**DOCUMENT PASSAGE:**
'''

While anti-Semitism in America has, at times, been fierce, it has never been a government-sponsored, well-worn mantra of political, social, and religious life like the fear of Islam has become. Even when many Jews faced unfounded accusations of communism during the Red Scare, America’s fear of Jews never achieved the pitch that our fear of Muslims today has reached.
So not only are Muslims often easy to identify, but when we do identify them, more often than we may care to admit, we are afraid.
Fear leads to hatred. Hatred leads to violence. And it is violence, not only physical violence but also political, social, and religious violence, that we as Jews are committed to prevent.
We see such violence directed at Dar Al-Hijrah, a large mosque in Falls Church, VA. For years, public opinion has linked this mosque with terrorism because two former members of the mosque were hijackers on 9/11. Dar Al-Hijrah is largely attended by conservative Muslims, but its leadership has always condemned and continues to condemn, both publicly and privately, any acts of terrorism.

'''

**WHAT YOU NEED TO DO:** According to the passage on fear of Muslims, why has public opinion linked Dar Al-Hijrah with terrorism? The data after this text is not needed for the task.

**MATERIAL SUPPLIED:**
'''

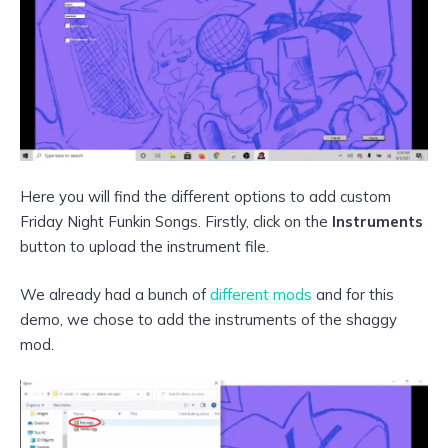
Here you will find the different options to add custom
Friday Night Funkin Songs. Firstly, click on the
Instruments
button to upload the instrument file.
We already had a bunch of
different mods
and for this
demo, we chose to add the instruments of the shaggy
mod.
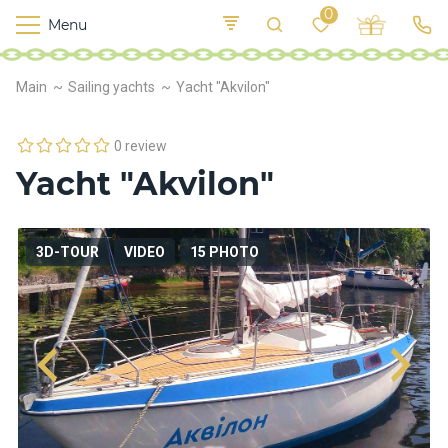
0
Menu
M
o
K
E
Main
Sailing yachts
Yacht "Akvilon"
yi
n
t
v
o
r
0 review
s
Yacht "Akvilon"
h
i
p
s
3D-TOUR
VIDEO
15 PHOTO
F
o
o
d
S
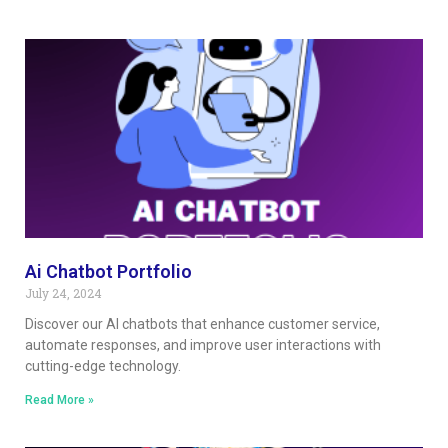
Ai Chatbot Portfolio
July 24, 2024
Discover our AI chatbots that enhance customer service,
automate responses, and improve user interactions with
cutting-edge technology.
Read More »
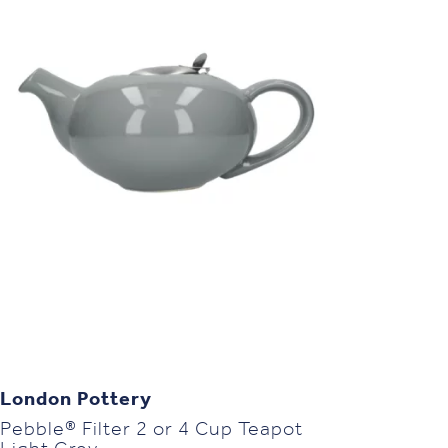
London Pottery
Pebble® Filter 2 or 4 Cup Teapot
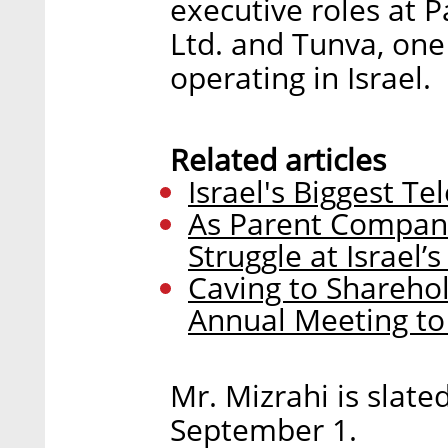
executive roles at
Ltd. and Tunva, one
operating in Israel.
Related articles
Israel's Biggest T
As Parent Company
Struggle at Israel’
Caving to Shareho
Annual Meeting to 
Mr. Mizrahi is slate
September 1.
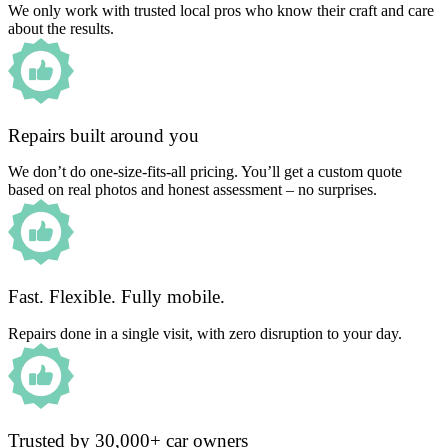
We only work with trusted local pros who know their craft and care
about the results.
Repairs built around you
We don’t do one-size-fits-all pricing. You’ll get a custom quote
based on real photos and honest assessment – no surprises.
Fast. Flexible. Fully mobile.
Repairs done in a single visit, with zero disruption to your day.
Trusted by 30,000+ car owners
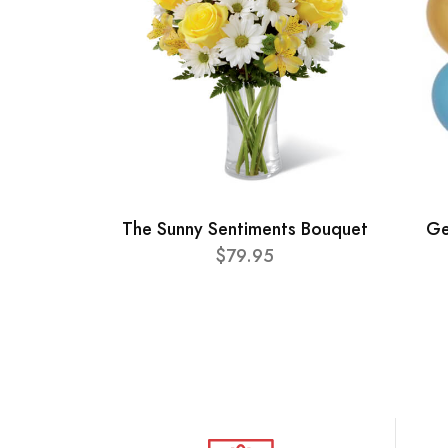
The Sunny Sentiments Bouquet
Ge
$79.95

'''

**EXERCISE RESULT:** Two former members of the mosque were hijackers on 9/11.